He has a novel idea:
It's time to start a civic conversation about getting rid of the shoreline's Berlin Wall — the Lakeside Center of the McCormick Place convention center, a powerful work of steel-and-glass modernism that is one of Chicago's worst urban design mistakes.
Set on a massive brick podium and rising just south of the Lucas museum site, this black 1971 behemoth is a brutally divisive presence, though it has no watch towers and barbed wire like the Berlin Wall that was the focus of President Ronald Reagan's 1987 "tear down this wall" challenge to Soviet leader Mikhail Gorbachev.

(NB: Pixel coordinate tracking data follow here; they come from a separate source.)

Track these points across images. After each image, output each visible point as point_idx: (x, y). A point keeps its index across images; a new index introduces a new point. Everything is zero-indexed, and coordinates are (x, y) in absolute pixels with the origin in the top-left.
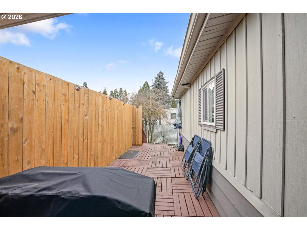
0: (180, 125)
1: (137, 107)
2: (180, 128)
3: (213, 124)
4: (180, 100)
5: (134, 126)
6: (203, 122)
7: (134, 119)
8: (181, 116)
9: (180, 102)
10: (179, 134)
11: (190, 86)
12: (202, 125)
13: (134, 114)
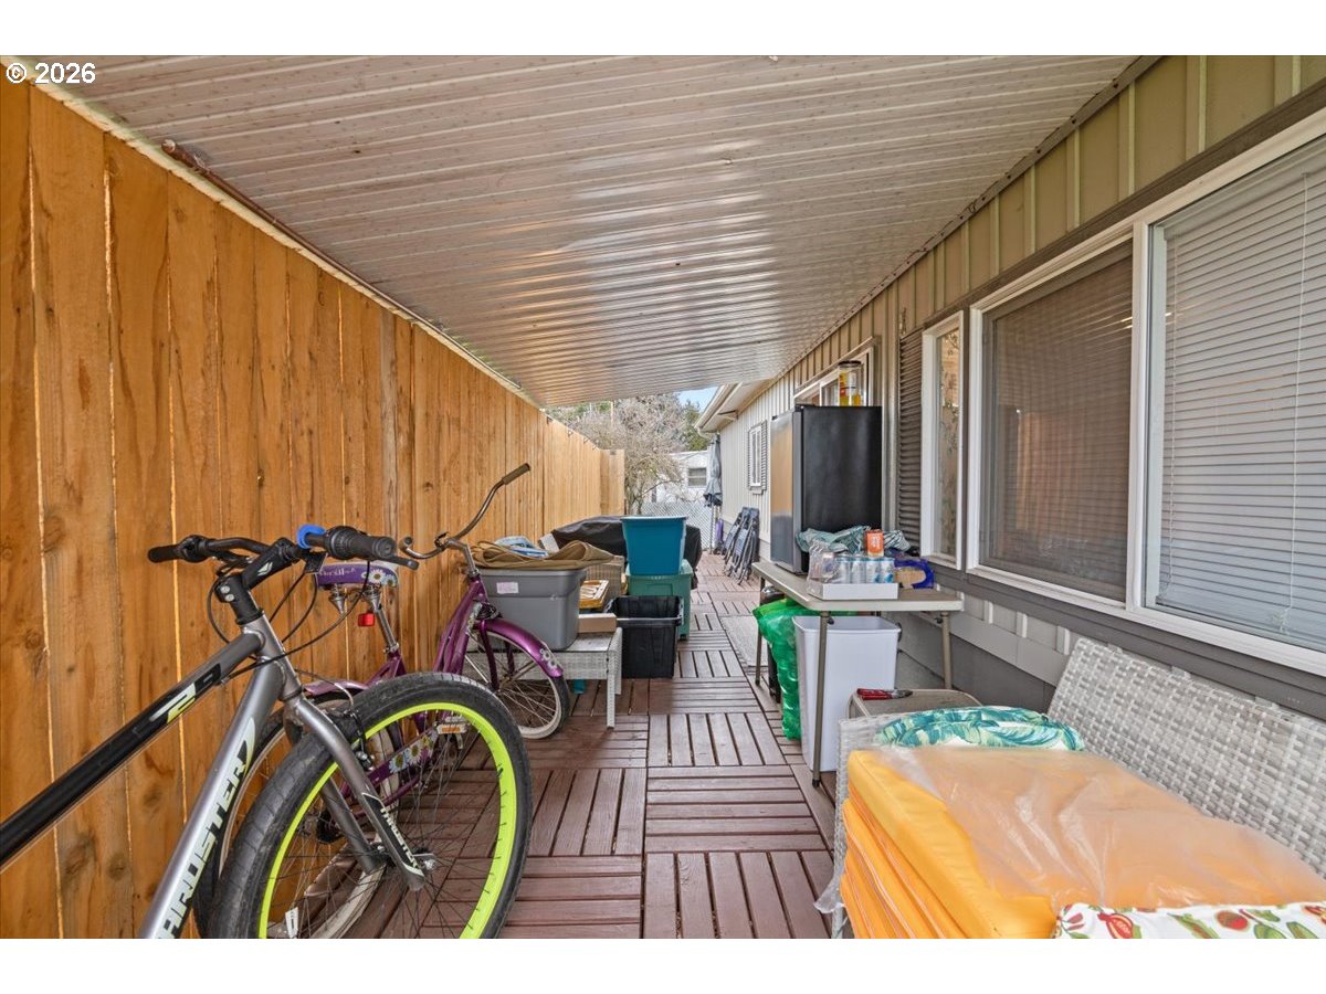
0: (718, 497)
1: (613, 453)
2: (718, 503)
3: (759, 484)
4: (718, 437)
5: (605, 502)
6: (752, 484)
7: (605, 483)
8: (719, 474)
9: (718, 442)
10: (717, 519)
11: (737, 417)
12: (751, 488)
13: (605, 470)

The giant Lakeside Center blocks views of — and, to a large extent, access to — the shoreline from the west. On the lakefront itself, it visually divides north from south, a holdover from the bad old days of a separate and unequal shoreline that favored affluent whites on the north at the expense of poor blacks on the south.
Parking lots and expressway ramps were built to serve it, further blighting the lakefront and Lake Shore Drive. It has never been easy to reach by public transportation. And it has long been an effective killer of migratory birds.
Life and politics are about trade-offs. The mayor is hellbent on building the Lucas museum despite Friends of the Parks' federal lawsuit and warnings from this quarter that the museum will further clutter an already overbuilt stretch of Chicago's lakefront. So be it. He can make amends — and make history — by undoing the blunder of the Lakeside Center, which is the byproduct of an era that wrongly prioritized commerce and transportation over the traditional lakefront touchstones of nature, recreation and culture.
There has been so much talk about adding the Lucas Museum to the lakeshore, but what about if we add this and get rid of a worse building. Seems like a good tradeoff to me.
Probably unlikely, but a fun thought nonetheless.